I originally posted the problem on Whirlpool (
Billion 7404VGO can't share after sleep - Billion - DSL Hardware - Whirlpool Broadband Forums) where one of the first suggestions was static IP entries. I first tried that via the router, and then (after reverting the router to auto) in each computer separately, but none of that worked. As you'll see if you follow the whirlpool exchange, I first thought the problem had to do with sleep/wake cycles. That furphy goes to show how superstitious one can get in continuing to believe a certain item is the trigger when it is nothing but a correlate of the true problem. Happens throughout life I guess :sarc:.
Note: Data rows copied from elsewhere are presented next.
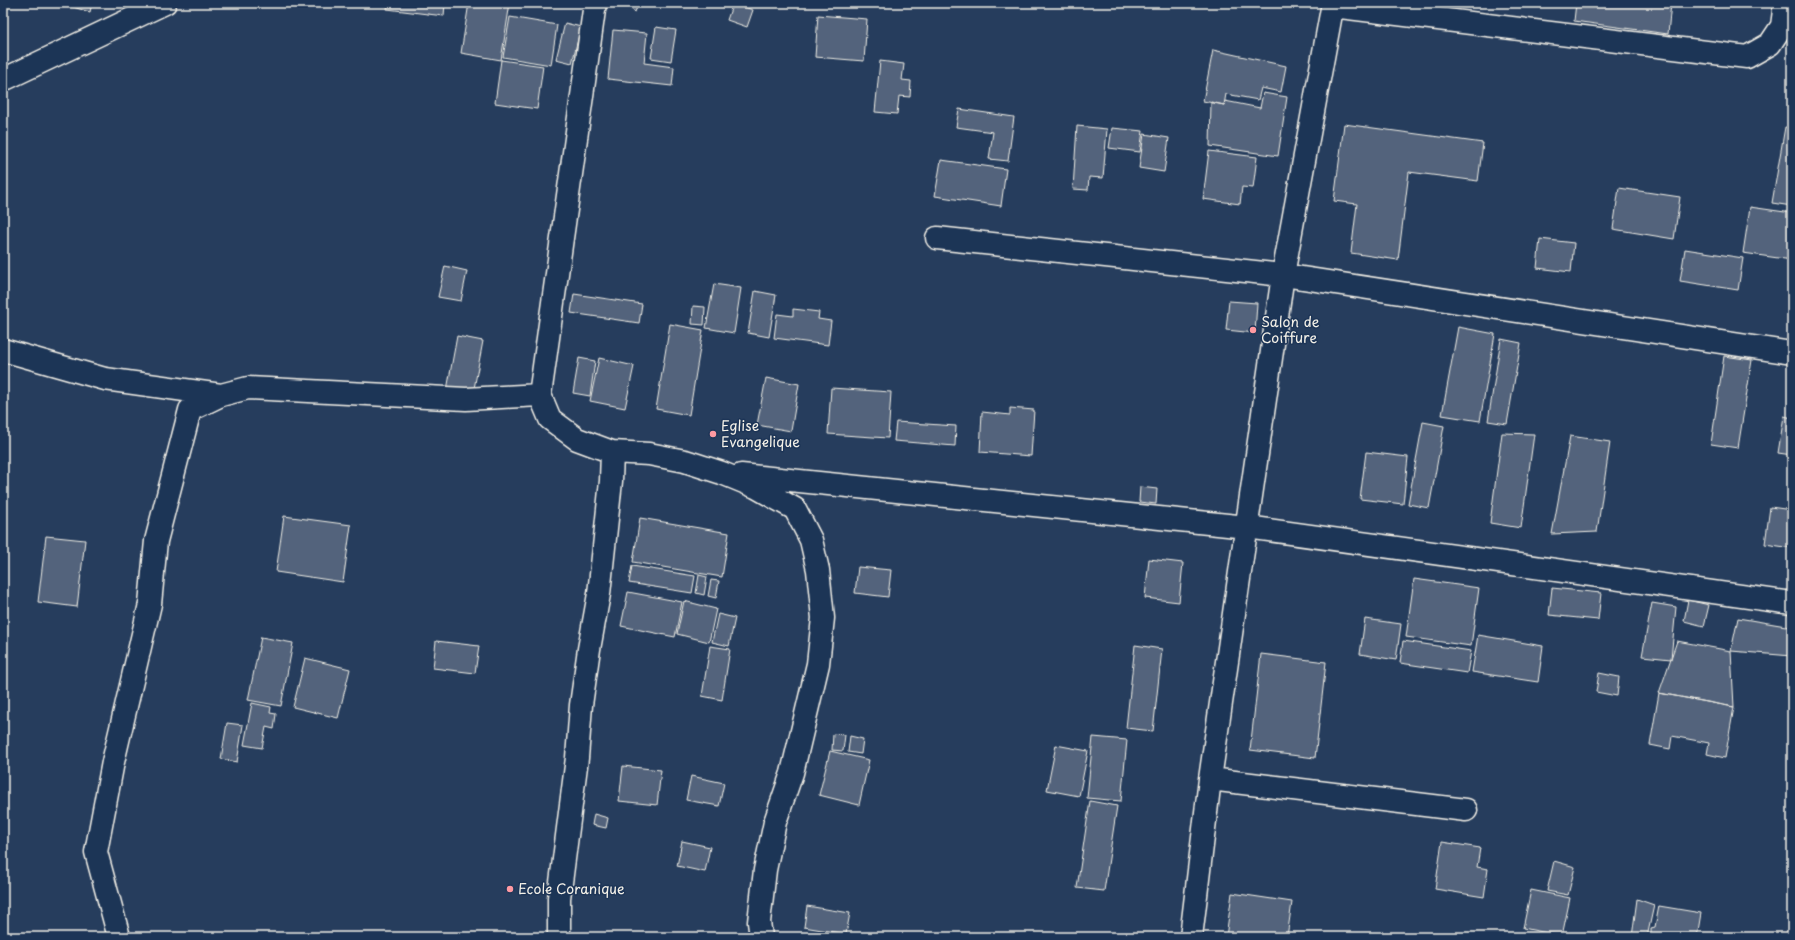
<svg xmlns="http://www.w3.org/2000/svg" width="1795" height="940" viewBox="0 0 1795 940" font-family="'Playpen Sans',sans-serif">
<rect width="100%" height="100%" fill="#263d5d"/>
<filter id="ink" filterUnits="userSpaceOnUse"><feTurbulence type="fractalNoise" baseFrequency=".025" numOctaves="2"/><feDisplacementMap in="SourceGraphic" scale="8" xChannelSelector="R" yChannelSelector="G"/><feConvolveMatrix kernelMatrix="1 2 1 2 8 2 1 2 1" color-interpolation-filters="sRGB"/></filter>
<g filter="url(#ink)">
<path fill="#52647b" stroke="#f4f1e8" d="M 59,3 L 92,3 L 90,12 Z
M 388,3 L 445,3 L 444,16 L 387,9 Z
M 469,3 L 510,3 L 501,60 L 461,53 Z
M 625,3 L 636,3 L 638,5 L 635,12 L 624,4 Z
M 733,3 L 753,10 L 747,27 L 727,20 Z
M 1576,3 L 1671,3 L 1668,34 L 1574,21 Z
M 818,15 L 867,19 L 864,61 L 815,57 Z
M 510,17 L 557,25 L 551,65 L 503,57 Z
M 565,23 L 581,27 L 572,63 L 556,59 Z
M 656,27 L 676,30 L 671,61 L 651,58 Z
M 613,30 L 647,33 L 644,63 L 674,67 L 672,86 L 608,79 Z
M 1213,50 L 1286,66 L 1281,92 L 1261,88 L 1258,100 L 1226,94 L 1224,105 L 1203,101 Z
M 501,60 L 543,66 L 537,109 L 495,103 Z
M 880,61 L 904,64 L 902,80 L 911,81 L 910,97 L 899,96 L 897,114 L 875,112 Z
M 1263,93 L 1287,97 L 1278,156 L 1210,146 L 1211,102 L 1224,105 L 1225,101 L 1260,108 Z
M 959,109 L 1014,117 L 1008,161 L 989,159 L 993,132 L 956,127 Z
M 1344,124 L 1483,143 L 1478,181 L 1409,172 L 1398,260 L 1351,253 L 1357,204 L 1334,201 Z
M 1077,126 L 1107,129 L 1103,178 L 1089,177 L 1088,190 L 1073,189 Z
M 1785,127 L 1792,128 L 1792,206 L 1772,203 Z
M 1112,128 L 1143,131 L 1140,152 L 1109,148 Z
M 1144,134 L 1169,138 L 1164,172 L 1139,168 Z
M 1209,151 L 1257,157 L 1253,188 L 1242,187 L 1240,204 L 1203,199 Z
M 941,160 L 1006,169 L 1001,206 L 935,196 Z
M 1619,188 L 1680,197 L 1674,239 L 1613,229 Z
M 1750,207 L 1792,213 L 1792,260 L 1743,253 Z
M 1540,239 L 1574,243 L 1571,272 L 1537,268 Z
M 1685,249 L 1743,258 L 1738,290 L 1680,281 Z
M 445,266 L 467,271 L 461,301 L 438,297 Z
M 714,284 L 741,288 L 734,333 L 706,328 Z
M 755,291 L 776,295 L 769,337 L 748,333 Z
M 574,294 L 642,304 L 639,323 L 571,313 Z
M 1229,301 L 1257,303 L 1255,333 L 1226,330 Z
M 693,306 L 705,307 L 704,325 L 692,324 Z
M 793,309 L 819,312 L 818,319 L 831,321 L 828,345 L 774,338 L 777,314 L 793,316 Z
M 670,324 L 703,330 L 689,415 L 656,409 Z
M 1458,327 L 1495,334 L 1480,421 L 1442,415 Z
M 457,336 L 483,341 L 473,394 L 447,390 Z
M 1501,339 L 1521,343 L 1507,424 L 1488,421 Z
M 1724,356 L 1752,360 L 1738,448 L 1711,444 Z
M 579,358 L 595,361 L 590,396 L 573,393 Z
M 599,358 L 634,366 L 625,408 L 590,401 Z
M 766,378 L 799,384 L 791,431 L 757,425 Z
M 831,388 L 891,392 L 888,438 L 828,434 Z
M 1010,408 L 1034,410 L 1031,456 L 980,452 L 982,412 L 1010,415 Z
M 1784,416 L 1792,418 L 1792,455 L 1778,453 Z
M 896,422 L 956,426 L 955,446 L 894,441 Z
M 1423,422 L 1444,426 L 1429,508 L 1408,504 Z
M 1502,433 L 1534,434 L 1521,528 L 1490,523 Z
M 1570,436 L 1610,442 L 1597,532 L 1552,534 Z
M 1366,452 L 1408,457 L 1403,504 L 1360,499 Z
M 1140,487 L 1157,489 L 1156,504 L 1139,502 Z
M 1770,507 L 1792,510 L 1792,548 L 1765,544 Z
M 284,516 L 351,525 L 343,582 L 276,572 Z
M 640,518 L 729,533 L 722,577 L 633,562 Z
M 46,536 L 85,540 L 77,607 L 38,602 Z
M 1149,559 L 1183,563 L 1179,602 L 1145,598 Z
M 632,566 L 695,576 L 692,593 L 629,583 Z
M 858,567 L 891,570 L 888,597 L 855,593 Z
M 699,575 L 707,577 L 704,595 L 696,593 Z
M 1414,579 L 1479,588 L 1471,646 L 1406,637 Z
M 711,580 L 719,581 L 716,598 L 708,596 Z
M 1552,588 L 1601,593 L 1598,620 L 1549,615 Z
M 628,592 L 682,602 L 675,637 L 621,626 Z
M 1688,600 L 1709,605 L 1704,626 L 1684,621 Z
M 684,601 L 716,609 L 709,642 L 677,634 Z
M 1652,603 L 1676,607 L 1671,659 L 1642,656 Z
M 718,614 L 735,618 L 729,646 L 712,642 Z
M 1738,618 L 1792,627 L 1792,656 L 1731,651 Z
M 1365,619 L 1401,624 L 1396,660 L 1360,654 Z
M 1478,635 L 1543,646 L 1538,682 L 1472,672 Z
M 261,637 L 293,643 L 281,706 L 248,700 Z
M 436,641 L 479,646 L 475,673 L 433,668 Z
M 1403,641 L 1471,651 L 1467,673 L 1400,663 Z
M 1677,641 L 1731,651 L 1734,707 L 1659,693 Z
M 1135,645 L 1162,649 L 1153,731 L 1126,728 Z
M 710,646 L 730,649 L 722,700 L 702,696 Z
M 1261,654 L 1326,662 L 1315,758 L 1250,750 Z
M 305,658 L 350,669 L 338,718 L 293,707 Z
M 1599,673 L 1619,677 L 1617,696 L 1596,692 Z
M 1659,693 L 1734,707 L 1725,758 L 1707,754 L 1709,743 L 1672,736 L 1670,749 L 1650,745 Z
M 252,703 L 271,707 L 270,713 L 276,714 L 274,729 L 266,727 L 262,748 L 244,745 Z
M 227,723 L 243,725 L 237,762 L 221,759 Z
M 833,734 L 845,735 L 843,751 L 832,750 Z
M 850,736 L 863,739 L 861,754 L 848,752 Z
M 1093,737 L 1127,740 L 1121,801 L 1087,798 Z
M 1056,745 L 1088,751 L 1079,796 L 1047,790 Z
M 830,751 L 869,760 L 859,805 L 819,795 Z
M 623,766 L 661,770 L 657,805 L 619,801 Z
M 691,776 L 724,783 L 719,806 L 686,800 Z
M 1090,801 L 1117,806 L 1104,891 L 1077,888 Z
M 594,814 L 608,818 L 606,828 L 592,825 Z
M 682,841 L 710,847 L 705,872 L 677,866 Z
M 1442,842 L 1480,848 L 1477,867 L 1488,869 L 1484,897 L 1435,889 Z
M 1554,861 L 1575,867 L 1568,895 L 1547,891 Z
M 1531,890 L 1570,898 L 1562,936 L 1523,928 Z
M 1232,893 L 1292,902 L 1287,937 L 1226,937 Z
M 1637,899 L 1654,905 L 1647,937 L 1632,937 Z
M 807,906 L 850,913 L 846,934 L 804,927 Z
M 1659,906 L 1701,913 L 1697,937 L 1651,937 L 1651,928 L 1655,927 Z"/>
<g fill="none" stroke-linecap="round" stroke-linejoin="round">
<defs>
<path id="minor" d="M 595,3 L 540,395 L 550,419 L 577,439 L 612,452 L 649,454 L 685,461 L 722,473 L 756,487 L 795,509 L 811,540 L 818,570 L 823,618 L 818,664 L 792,773 L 775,822 L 765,870 L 759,922 L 761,937
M 1332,6 L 1747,57 L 1770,44 L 1782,26 L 1785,3
M 3,80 L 165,3
M 937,238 L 1283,275 L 1792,353
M 3,350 L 105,379 L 221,395
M 741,475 L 1247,527 L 1792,603
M 1210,779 L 1466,810
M 119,937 L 96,852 L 113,762 L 150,604 L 156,541 L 190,410 L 221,395 L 248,388 L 466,399 L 540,395
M 559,937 L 559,898 L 577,758 L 581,705 L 589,649 L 599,594 L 611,481 L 612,452
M 1191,937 L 1210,779 L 1283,275 L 1333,3"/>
</defs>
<use href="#minor" stroke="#f4f1e8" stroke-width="25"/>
<use href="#minor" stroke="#1d3557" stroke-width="22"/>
</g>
</g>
<g fill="#ff9aa2" stroke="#1d3557" stroke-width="1.5">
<circle cx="1253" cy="330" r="4"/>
<circle cx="713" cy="434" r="4"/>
<circle cx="510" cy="889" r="4"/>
</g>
<g text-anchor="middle" stroke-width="3" stroke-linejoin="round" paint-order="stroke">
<g font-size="14" fill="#f4f1e8" stroke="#1d3557" text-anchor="start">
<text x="1261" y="327">Salon de<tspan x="1261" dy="16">Coiffure</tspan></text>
<text x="721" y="431">Eglise<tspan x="721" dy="16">Evangelique</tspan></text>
<text x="518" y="894">Ecole Coranique</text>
</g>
</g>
<rect width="1795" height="940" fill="none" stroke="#1d3557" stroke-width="16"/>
<rect x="8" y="8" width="1779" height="924" fill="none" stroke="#f4f1e8" stroke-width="1.5" filter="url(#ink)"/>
</svg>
Not static IPs on the PCs but instead static ARP table entries on the router. More detail:
Conceptually, connectivity between two machines linked via the same switch is achieved on several different levels:
L1: Physical. Wires, plugs, NICs...
L2: Data Link. MAC addresses are here <---- your problem
L3: Network. IP addresses
L4: Transport. Ports as in TCP port 80.
...
Even though they are fully aware of each other's IP addresses, the NICs in your PCs must first work out each other's MAC addresses before they can send packets to one another. ARP (Address Resolution Protocol) is the mechanism they use to do that:
BROADCAST: "Will the machine out there whose IP is 192.168.1.3 please respond with your MAC address because I want to communicate with you."
RESPONSE: "That's me. My MAC address is aa-bb-cc-dd-ee-ff."
The requestor then caches the IP-to-MAC mapping in that ARP table you got from the "arp" command. The switch is meant to notice that exchange and think like this:
"I've just witnessed MAC-A on my second physical port talking to MAC-B on the 7th port. I'm now going to add those MAC addresses to my list of MAC-to-port mappings so that I can create a (temporary) link between the two ports when those machines are trying to communicate with one another."
It's the second part in the switch logic above which is not happening in your case. The switch "notices" the attempted communication from one port to another, but it doesn't bother to open up a link between them once the original mapping has timed out.
Enterprise-level ("managed") switches have the ability to let the administrator configure static MAC-to-port mappings: "MAC-A is always on port 2, MAC-B is always on port 7. These settings are not to time out." If your switch (router) is capable of something similar, it may serve as a workaround. Most consumer-grade switches are "unmanaged" though, so the functionality to add static MAC-to-port mappings is simply not there.